Brexit : l’Union européenne hausse le ton face aux tergiversations britanniques
C’EST UN BROUILLON QUI RELEVE UN CHANGEMENT D’ATTITUDE. Ce mercredi 28 février, le point clé de l’actualité britannique s’est produit à Bruxelles. Le négociateur en chef du Brexit pour l’Union européenne (UE), le Français Michel Barnier, a présenté le « brouillon » qui décline la position de l’Europe des 27. L’ancien commissaire européen a déploré les « trop nombreuses divergences » qui demeurent entre l’UE et le Royaume-Uni, lesquelles mettent en péril l’idée même d’une transition à l’issue de la sortie effective de la Grande-Bretagne. Il a appelé à accélérer le processus de négociations alors qu’un nouveau round est prévu la semaine prochaine.
Le texte de 120 pages a été établi « selon les règles légales » qui régissent l’Union. Michel Barnier a, cependant, revendiqué une approche « opérationnelle » et « pragmatique« . Il a aussi indiqué que, à l’issue de l’accord conclu en décembre 2017, il « ne contient aucune surprise ». Mais le ton du représentant de l’UE n’est pas apparu spécialement conciliant.
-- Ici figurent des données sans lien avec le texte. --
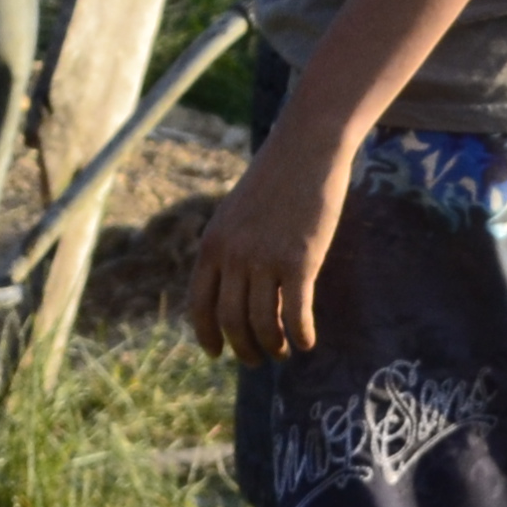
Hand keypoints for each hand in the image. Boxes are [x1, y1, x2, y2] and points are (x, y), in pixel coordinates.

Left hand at [186, 136, 347, 364]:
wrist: (307, 147)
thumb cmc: (276, 178)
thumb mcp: (238, 213)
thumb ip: (231, 249)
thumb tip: (236, 292)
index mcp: (212, 243)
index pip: (199, 304)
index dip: (207, 335)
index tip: (216, 353)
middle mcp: (233, 255)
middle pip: (231, 321)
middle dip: (243, 349)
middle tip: (257, 359)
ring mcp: (265, 259)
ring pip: (263, 324)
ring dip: (273, 347)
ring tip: (284, 352)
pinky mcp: (299, 260)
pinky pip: (295, 314)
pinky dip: (300, 336)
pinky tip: (307, 342)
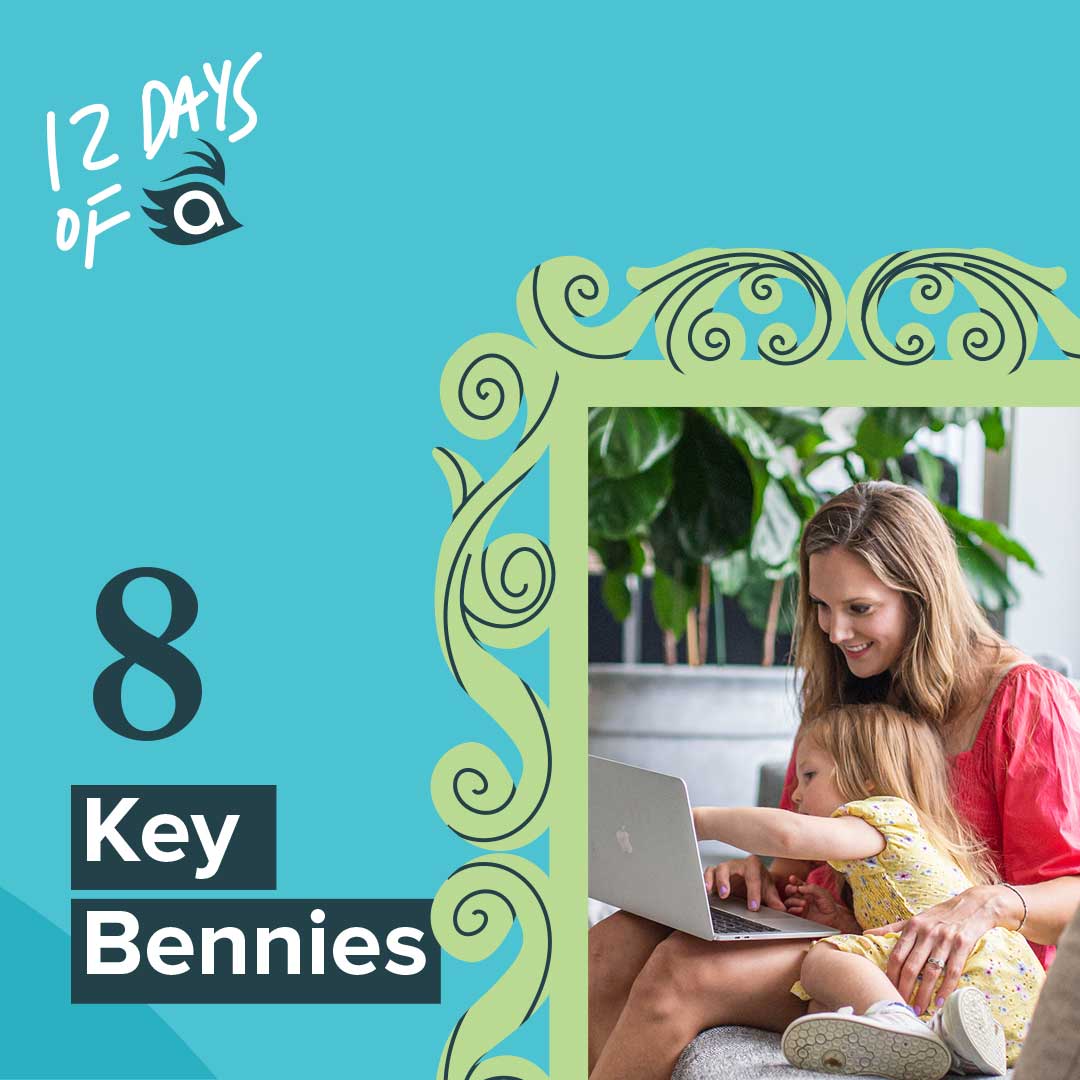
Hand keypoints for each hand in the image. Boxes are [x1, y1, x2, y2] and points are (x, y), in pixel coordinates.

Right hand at [703, 855, 784, 911]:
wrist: (753, 879)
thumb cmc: (760, 882)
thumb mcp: (769, 890)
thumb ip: (774, 899)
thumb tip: (782, 909)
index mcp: (753, 865)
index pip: (752, 877)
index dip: (753, 893)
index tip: (753, 908)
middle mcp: (737, 864)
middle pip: (729, 867)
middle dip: (725, 881)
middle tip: (726, 895)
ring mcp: (725, 869)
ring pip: (716, 870)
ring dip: (713, 880)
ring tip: (712, 892)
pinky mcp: (716, 875)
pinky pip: (708, 874)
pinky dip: (705, 881)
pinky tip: (706, 892)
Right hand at [783, 876, 861, 932]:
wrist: (832, 918)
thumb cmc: (829, 904)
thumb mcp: (822, 892)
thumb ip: (812, 888)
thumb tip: (799, 887)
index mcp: (806, 890)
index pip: (797, 883)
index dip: (793, 880)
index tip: (792, 878)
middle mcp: (801, 897)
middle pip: (789, 891)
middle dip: (790, 889)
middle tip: (795, 890)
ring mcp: (799, 906)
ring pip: (789, 901)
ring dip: (794, 901)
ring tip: (804, 903)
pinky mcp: (799, 915)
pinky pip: (791, 912)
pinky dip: (794, 909)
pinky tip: (801, 909)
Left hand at [865, 884, 1003, 1014]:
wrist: (973, 906)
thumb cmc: (940, 916)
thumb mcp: (915, 919)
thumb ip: (892, 928)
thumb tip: (866, 934)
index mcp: (913, 926)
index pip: (896, 954)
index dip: (890, 974)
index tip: (886, 989)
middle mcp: (927, 933)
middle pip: (911, 966)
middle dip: (904, 988)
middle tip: (900, 1005)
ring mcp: (945, 939)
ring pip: (931, 972)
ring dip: (923, 993)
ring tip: (918, 1009)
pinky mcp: (963, 945)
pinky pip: (952, 971)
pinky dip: (946, 988)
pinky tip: (940, 1001)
Il a d’abord indiqué que la période de transition à l’issue du Brexit – que souhaite le gouvernement conservateur britannique – n’est pas acquise.
La question du statut des ressortissants européens arrivant au Royaume-Uni pendant cette période est une des divergences majeures soulignées par Michel Barnier. Les conservateurs britanniques proposent qu’ils ne bénéficient pas des mêmes droits que ceux qui vivent déjà en Grande-Bretagne. La seconde pose la question de l’acceptation par les Britanniques des règles décidées par l’Union européenne pendant les 20 mois qui suivront le Brexit effectif. Là encore, Theresa May s’y oppose.
Dans ce contexte tendu, le document présenté par Michel Barnier agite un chiffon rouge devant le gouvernement conservateur qui a un besoin impérieux des 10 membres du parlement élus sous l’étiquette du Democratic unionist party (DUP – unionistes nord-irlandais). L’UE propose, parmi trois solutions, le maintien des six comtés de l’Ulster dans le marché unique et l’union douanière européenne mais aussi sous la juridiction de la Cour européenne de Justice. Les deux autres consistent soit en l’établissement d’un accord commercial, dont Barnier doute qu’il soit prêt pour 2019 même si cette idée a sa préférence, soit en une simplification des règles et formalités douanières entre les deux composantes de l’île d’Irlande.
Il convient de se rappeler que les Irlandais du Nord ont, majoritairement, voté en faveur du maintien dans l’Union européenne. Mais la position présentée par Michel Barnier est d’abord une concession faite au gouvernement de la République d’Irlande qui refuse catégoriquement le rétablissement d’une frontière en dur, entre son territoire et l’Irlande du nord, au point de brandir la menace d’un veto sur ce point. Or, cette perspective est bien réelle si le Royaume-Uni quitte le marché unique et l’union douanière.
Boris Johnson, secrétaire d’Etat aux Affaires étrangères et partisan d’un Brexit dur, ne semble pas opposé au rétablissement des contrôles douaniers entre l’Irlande et l’Ulster. Dans un courrier adressé à la Première ministre, il estime en substance qu’une frontière en dur n’affecterait pas les relations commerciales entre les deux parties de l’île. La missive de Johnson relève à la fois d’un geste en direction des turbulents unionistes mais aussi d’un gage donné au camp des durs au sein du parti conservateur.
Michel Barnier s’est dit « bien informé » de la situation politique britannique, suggérant qu’il prend en compte la faiblesse du gouvernement de Theresa May sur le sujet. Il a ajouté qu’il se devait de prendre en compte les autres situations nationales au sein de l’Union européenne. « J’aborde le sujet (de l’Irlande du Nord) avec calme et pragmatisme, j’essaie de trouver des solutions », a affirmé le négociateur. Sous entendu : « Theresa May ne m’en propose aucune ».
Le représentant de Bruxelles a eu beau jeu de relever les responsabilités du gouvernement britannique dans la situation qui débouche sur le projet présenté ce mercredi. Rappelant que la Grande-Bretagne a « décidé unilatéralement » de quitter l’UE, il a précisé que c’est la Première ministre qui a activé l’article 50, déclenchant officiellement le processus de sortie, et qui a fixé la fin mars 2019 comme échéance de départ. Michel Barnier a conclu en insistant sur le fait que le document établi sous sa direction reprenait les grandes lignes de l’accord conclu en décembre dernier avec le gouvernement britannique.